Francis Water Solutions driver James Rall has been working around the clock delivering water to residents in the Rockhampton region as rain has been sparse this year.
Francis Water Solutions driver James Rall has been working around the clock delivering water to residents in the Rockhampton region as rain has been sparse this year. Contributed

Water trucks can't keep up with Rocky's demand in dry times

IT'S A bitter-sweet feeling for Gracemere business owner Luke Francis as his business is booming during the recent dry weather months.

Mr Francis owns Francis Transport Group, with the most popular part of his business being Francis Water Solutions, with water trucks supplying water to homes, businesses and properties.

For the past few weeks, Mr Francis and his drivers have been working around the clock.

"The last month and a half it has really geared up," he said.

"Customers ring up all night, you are guaranteed to get a call at 8.30pm at night when the kids go and have a shower.

"We have two drivers on the truck now all the time."

Plenty of people on rainwater are being caught out due to the lack of water, Mr Francis said.
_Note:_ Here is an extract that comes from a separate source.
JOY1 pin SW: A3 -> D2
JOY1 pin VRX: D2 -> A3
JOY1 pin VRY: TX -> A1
"It happened to me the other day, I went to have a shower and we were out," he said.

"And we have the water trucks."

Amongst his regular work, Mr Francis also has a contract for the army base which keeps him busy.
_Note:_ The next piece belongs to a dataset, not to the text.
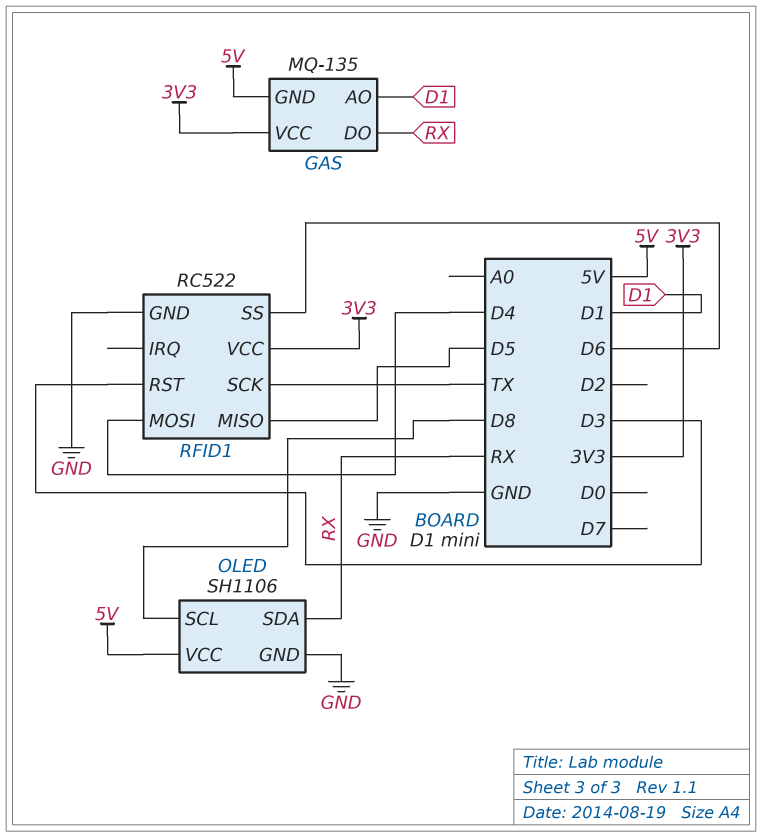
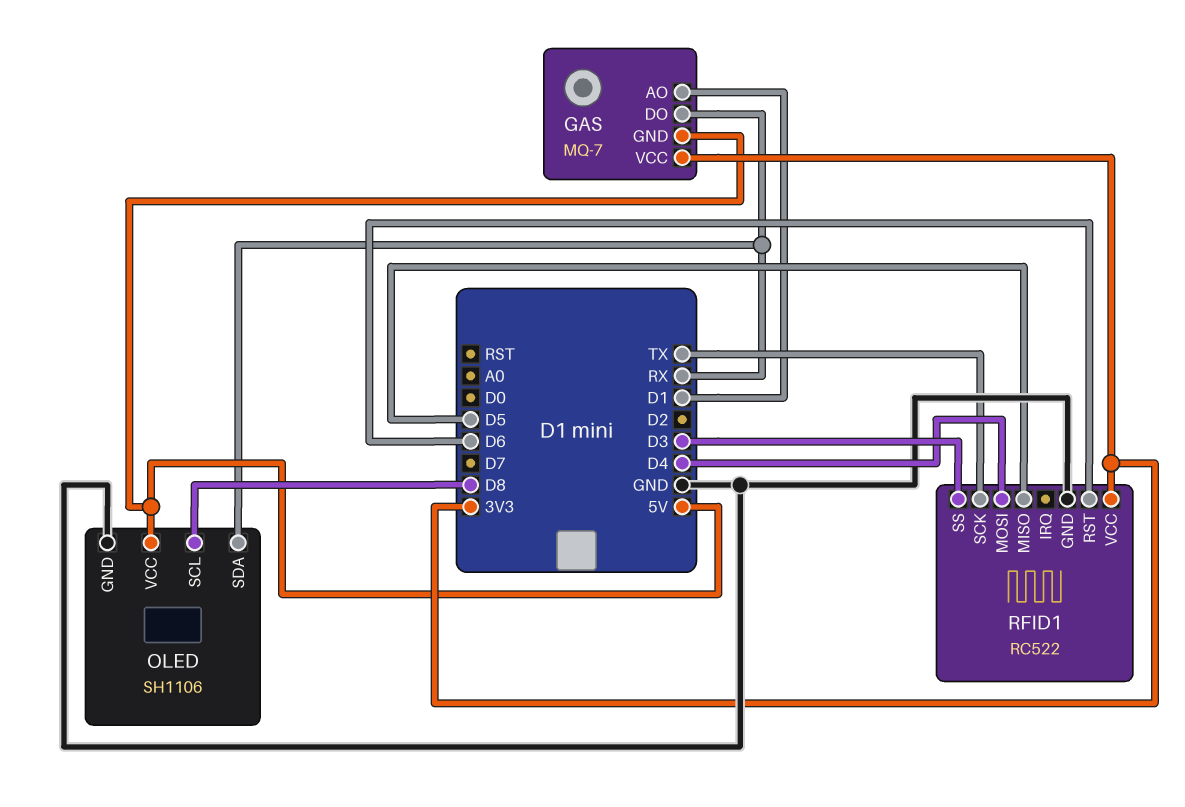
GAS: MQ-135 -> MQ-7
RFID1 pin RST: D3 -> D6
RFID1 pin SS: D6 -> D3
Drivers has been carting water all around the Rockhampton region from Alton Downs, Stanwell, Bajool and Mount Morgan.

Taking a look around the land around the Central Queensland countryside, Mr Francis said it is just getting "worse and worse".

"You feel bad when you go out there and see it like that," he said.

"The country will just be buggered if it keeps up."

Mr Francis said it is a good feeling to supply people with much needed water.

"It is but no one wants to see you again," he said.

"They are pretty happy to see you sometimes."

Many home and land owners are having to buy water for the first time, proving how dire and dry it is at the moment.

"There was a big build up it was going to be a big wet this winter," Mr Francis said.

"I thought it was going to be a good season too, a good lot of rain."

Given the dry predictions for this winter, Mr Francis said he wasn't a betting man but he hopes it does start raining - despite his business booming.

"The whole business is based around the dry I suppose," he said.

"We have other trucks carting hay and cattle and we might have to start back on the molasses."

Speaking to The Morning Bulletin yesterday, Mr Francis was at Longreach carting hay.

Hay is becoming another high commodity.

Most hay is being pre-sold or buyers are lined up before it is being baled.

At the moment, Mr Francis is sourcing his hay from Biloela but expects it to run out soon.

"We used to rely on New South Wales for the hay as a back-up but we just can't do that any more, they are dry as well," he said.